Cabinet and advisors rise as Sajida Rana turns and strides out in a
furl colours, her secretarial staff falling in behind her. She is a
tall, thin, striking woman, no trace of grey in her hair despite a
first grandchild imminent. Shaheen Badoor Khan catches a ghost of
Chanel as she sweeps past. He glances once at the sex divinities
crawling all over the walls and roof, suppresses a shudder.

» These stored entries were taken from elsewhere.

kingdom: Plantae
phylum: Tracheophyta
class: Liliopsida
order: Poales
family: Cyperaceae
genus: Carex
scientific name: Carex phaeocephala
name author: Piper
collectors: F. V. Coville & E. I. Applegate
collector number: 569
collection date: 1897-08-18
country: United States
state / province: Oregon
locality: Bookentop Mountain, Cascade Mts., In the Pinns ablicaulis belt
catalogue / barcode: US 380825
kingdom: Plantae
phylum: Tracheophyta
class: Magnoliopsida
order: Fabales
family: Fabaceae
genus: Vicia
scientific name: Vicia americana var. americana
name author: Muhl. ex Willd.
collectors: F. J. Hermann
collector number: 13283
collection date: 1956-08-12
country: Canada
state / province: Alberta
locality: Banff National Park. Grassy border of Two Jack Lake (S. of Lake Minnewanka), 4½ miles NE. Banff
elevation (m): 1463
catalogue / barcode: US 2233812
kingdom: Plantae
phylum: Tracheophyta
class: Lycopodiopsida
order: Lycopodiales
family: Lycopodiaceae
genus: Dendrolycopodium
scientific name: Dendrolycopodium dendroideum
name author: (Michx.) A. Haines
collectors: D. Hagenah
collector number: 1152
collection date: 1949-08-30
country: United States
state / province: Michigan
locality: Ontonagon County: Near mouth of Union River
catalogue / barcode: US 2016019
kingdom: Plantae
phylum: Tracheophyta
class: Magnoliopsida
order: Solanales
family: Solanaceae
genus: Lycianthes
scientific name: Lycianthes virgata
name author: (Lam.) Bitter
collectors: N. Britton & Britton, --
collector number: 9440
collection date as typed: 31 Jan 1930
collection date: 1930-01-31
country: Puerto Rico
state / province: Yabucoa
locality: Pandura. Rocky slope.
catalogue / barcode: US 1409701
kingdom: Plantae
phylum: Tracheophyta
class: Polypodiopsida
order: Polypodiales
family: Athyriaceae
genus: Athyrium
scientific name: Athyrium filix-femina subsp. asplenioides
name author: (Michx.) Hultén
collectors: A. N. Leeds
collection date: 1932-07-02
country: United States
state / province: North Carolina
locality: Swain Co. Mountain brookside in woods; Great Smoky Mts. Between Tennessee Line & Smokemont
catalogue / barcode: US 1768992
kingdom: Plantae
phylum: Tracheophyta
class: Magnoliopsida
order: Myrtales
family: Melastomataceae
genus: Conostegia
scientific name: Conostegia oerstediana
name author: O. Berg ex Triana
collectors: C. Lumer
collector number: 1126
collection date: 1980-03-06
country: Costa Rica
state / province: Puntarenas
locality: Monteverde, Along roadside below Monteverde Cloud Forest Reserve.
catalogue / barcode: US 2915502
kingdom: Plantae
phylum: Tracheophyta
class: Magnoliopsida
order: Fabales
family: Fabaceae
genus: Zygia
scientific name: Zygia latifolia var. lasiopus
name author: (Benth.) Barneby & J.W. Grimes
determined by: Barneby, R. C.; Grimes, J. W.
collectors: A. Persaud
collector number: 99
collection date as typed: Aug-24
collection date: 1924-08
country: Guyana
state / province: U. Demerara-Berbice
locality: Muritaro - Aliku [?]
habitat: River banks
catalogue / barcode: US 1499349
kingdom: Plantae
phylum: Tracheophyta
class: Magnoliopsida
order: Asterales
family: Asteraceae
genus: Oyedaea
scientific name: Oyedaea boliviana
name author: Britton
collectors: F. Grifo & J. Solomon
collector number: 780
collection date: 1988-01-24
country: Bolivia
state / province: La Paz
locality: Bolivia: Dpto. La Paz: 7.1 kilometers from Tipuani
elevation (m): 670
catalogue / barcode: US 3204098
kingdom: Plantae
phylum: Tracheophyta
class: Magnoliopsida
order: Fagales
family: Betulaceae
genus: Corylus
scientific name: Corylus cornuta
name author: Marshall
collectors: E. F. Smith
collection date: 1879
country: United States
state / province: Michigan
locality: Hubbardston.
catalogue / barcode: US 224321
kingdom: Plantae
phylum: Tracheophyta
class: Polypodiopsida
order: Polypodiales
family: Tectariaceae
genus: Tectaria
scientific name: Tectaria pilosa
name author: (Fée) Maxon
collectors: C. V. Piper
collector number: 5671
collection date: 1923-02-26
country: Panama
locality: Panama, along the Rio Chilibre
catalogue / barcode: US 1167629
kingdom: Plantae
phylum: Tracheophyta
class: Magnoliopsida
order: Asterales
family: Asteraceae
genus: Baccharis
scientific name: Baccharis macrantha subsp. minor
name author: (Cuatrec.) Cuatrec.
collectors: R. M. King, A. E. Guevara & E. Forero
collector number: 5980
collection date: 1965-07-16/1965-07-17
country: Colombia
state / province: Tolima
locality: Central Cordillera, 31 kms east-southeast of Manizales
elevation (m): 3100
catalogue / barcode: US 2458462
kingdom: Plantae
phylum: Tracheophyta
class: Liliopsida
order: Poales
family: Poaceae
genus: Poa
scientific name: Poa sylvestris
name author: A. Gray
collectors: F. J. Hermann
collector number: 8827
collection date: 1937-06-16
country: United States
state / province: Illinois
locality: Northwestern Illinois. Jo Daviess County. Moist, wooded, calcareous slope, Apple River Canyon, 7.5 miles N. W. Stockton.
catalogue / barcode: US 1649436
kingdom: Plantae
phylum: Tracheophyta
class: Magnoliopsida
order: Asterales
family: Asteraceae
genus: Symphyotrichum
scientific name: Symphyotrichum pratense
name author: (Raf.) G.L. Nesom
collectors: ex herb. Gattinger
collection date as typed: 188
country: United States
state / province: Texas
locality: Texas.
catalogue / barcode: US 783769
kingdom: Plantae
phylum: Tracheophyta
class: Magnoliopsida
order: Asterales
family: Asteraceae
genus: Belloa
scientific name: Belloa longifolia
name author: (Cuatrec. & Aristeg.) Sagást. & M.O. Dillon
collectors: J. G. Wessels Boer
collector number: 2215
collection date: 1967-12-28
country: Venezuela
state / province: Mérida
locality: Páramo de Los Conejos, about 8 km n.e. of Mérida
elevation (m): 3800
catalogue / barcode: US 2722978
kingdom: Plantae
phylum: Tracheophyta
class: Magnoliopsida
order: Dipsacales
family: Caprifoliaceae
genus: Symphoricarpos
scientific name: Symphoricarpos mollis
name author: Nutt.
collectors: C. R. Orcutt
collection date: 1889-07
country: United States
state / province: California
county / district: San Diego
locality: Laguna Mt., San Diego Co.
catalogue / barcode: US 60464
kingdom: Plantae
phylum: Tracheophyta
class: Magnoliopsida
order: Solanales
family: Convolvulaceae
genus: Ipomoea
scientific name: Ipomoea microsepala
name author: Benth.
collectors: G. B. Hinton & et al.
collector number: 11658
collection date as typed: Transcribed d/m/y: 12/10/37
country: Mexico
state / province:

In the corridor, a touch at his cuff: the Defence Minister. "Mr.
Khan."
"Yes, how can I help you, Minister?"
Chowdhury draws Shaheen Badoor Khan into a window alcove. Minister
Chowdhury leans towards him, says quietly and without inflection, "A
successful meeting, Mr. Khan, but might I remind you of your own
words? You are a mere civil servant."
He tucks his briefcase under his arm and hurries on down the
corridor.
Hungover on blood, Najia Askarzadah wakes late in her backpackers'
berth at the Imperial International. She staggers into the communal
kitchen in search of chai, steers past Australians complaining about
how flat the landscape is and that they can't get decent cheese,
makes a glass and gets back to her room, mobbed by horrors. She
remembers how the microsabres leaped for each other and she had risen
with the crowd with the blood roar in her throat. It's a viler and
dirtier feeling than she ever had from any drugs or sex but she's
addicted.
Najia has thought much about her attraction to danger. Her parents
had brought her up a Swede, permissively educated, sexually liberal,
Westward-looking. They brought no photographs into their exile, no
souvenirs, no words or language or sense of geography. The only
Afghan thing about Najia Askarzadah is her name. Her parents' opus
was so complete that it was not until her first term at university,
when her tutor had suggested she research an essay on post-Civil War
Afghan politics that Najia understood that she had an entire, buried
identity. That identity opened up beneath Najia Askarzadah the little
liberal arts Scandinavian poly-sexual and swallowed her for three
months in which the essay became the foundation of the work that
would become her final thesis. There is a life she could have led and
her career so far has been foreplay with it. Bharat on the edge of
water war is the preparation for her return to Kabul.